Confidential RAG
Goal
Answer questions over sensitive documents while reducing exposure of queries, retrieved context, and generated outputs.
Actors
User, identity provider, policy engine, retriever, confidential runtime, language model, document owner, platform operator, and auditor.
Data Flow
flowchart TD
U[User] -->|query + identity| P[Policy engine]
P -->|authorized query| T[Confidential runtime]
T -->|scoped retrieval request| R[Retriever]
R -->|approved snippets| T
T -->|prompt + context| M[Model execution]
M -->|draft answer| T
T -->|answer with provenance| O[User output]

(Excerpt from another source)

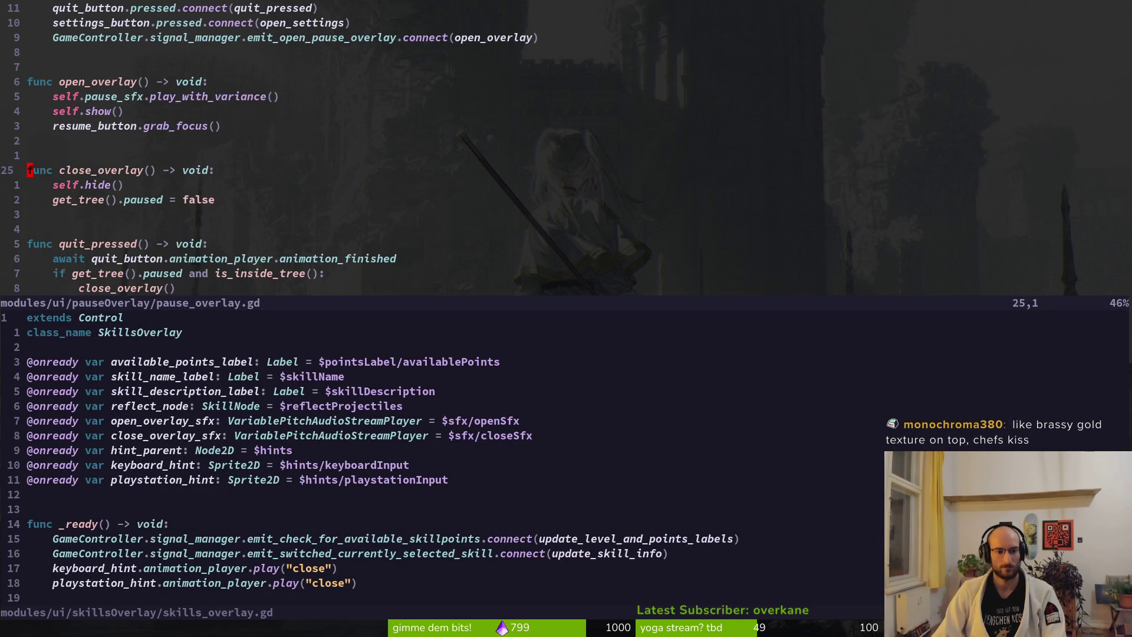
pyautogui.press('ctrl+w')
pyautogui.press('j')
pyautogui.press('j')
pyautogui.press('j')
pyautogui.press('j')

T -->|minimal metadata| A[Audit log]
Trust Boundaries
| Boundary | What crosses | Who can see it | Risk |
|---|---|---|---|
| User to policy | Query, identity, purpose | Policy service | Sensitive prompts and user intent |
| Policy to runtime | Authorized query | Confidential runtime | Incorrect permissions |
| Runtime to retriever | Scoped retrieval request | Retriever owner | Cross-repository interest leakage |
| Retriever to runtime | Snippets and metadata | Confidential runtime | Overbroad retrieval |
| Runtime to logs | Metadata and errors | Operators, auditors | Prompt or snippet leakage |
| Runtime to user | Answer and citations | User | Restricted content revealed in output |
Assumptions
- Users and document permissions are current.
- Remote attestation is verified by the party relying on confidential execution.

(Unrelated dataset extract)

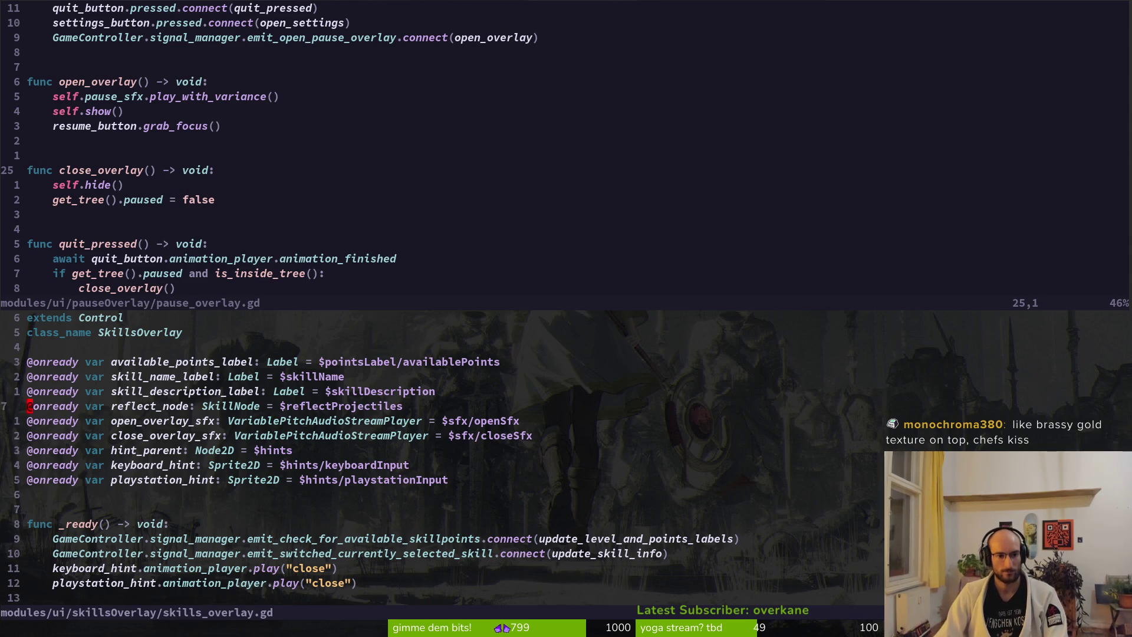
pyautogui.press('k')
pyautogui.press('k')
pyautogui.press('j')
pyautogui.press('j')
pyautogui.press('j')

- Logs exclude prompts and snippets unless explicitly allowed.
- Output policy is enforced before answers leave the runtime.
PET Stack
TEEs, remote attestation, access control, query minimization, redaction, logging controls, provenance, and output policy.

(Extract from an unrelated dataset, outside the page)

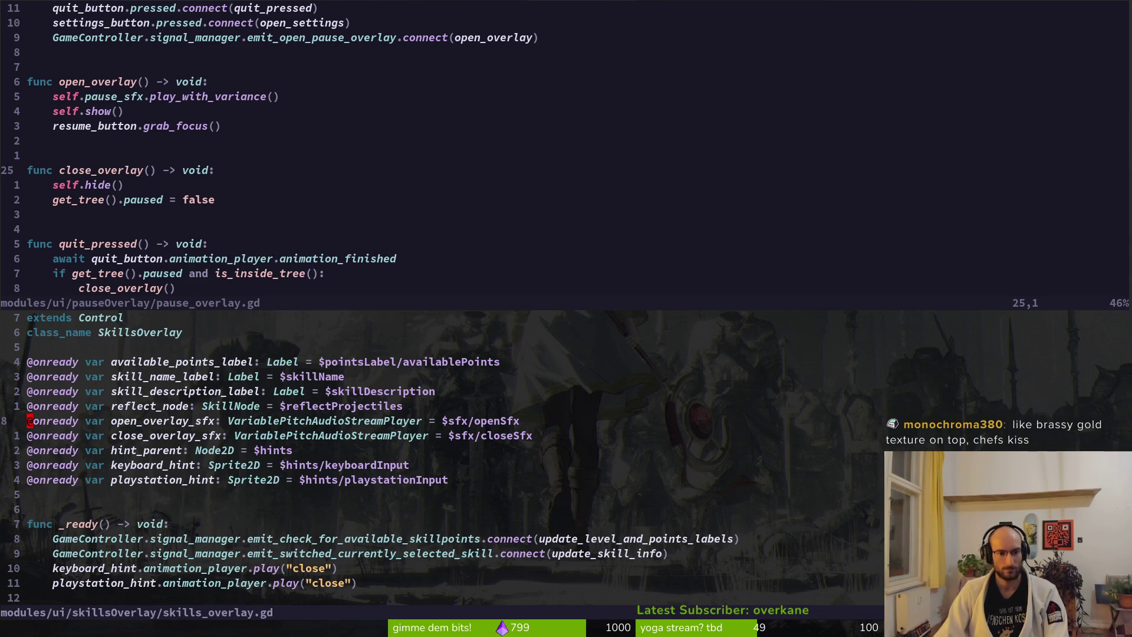
pyautogui.press('j')
pyautogui.press('j')
pyautogui.press('j')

What This Does Not Protect Against
- Incorrect document permissions.
- Prompt injection in retrieved documents.
- Sensitive facts revealed by allowed answers.
- Hallucinations or unsupported advice.
- Side channels beyond the stated TEE assumptions.
Deployment Notes
Bind attestation to model code and retrieval policy. Keep provenance visible, minimize prompt logging, and test denied-access cases continuously.
Tradeoffs
Confidential computing improves runtime protection but does not solve authorization, hallucination, output leakage, or bad retrieval policy.
Failure Modes
Cross-tenant retrieval, leaked prompts, overbroad snippets, plaintext logs, weak attestation UX, unreviewed generated answers, and citations that reveal restricted document existence.
Evaluation Checklist
- Can every snippet be traced to an authorization decision?
- Are denied retrievals tested?
- Are prompt injection fixtures included?
- Do logs exclude prompts, snippets, and sensitive answers?
- Can clients or auditors verify attestation?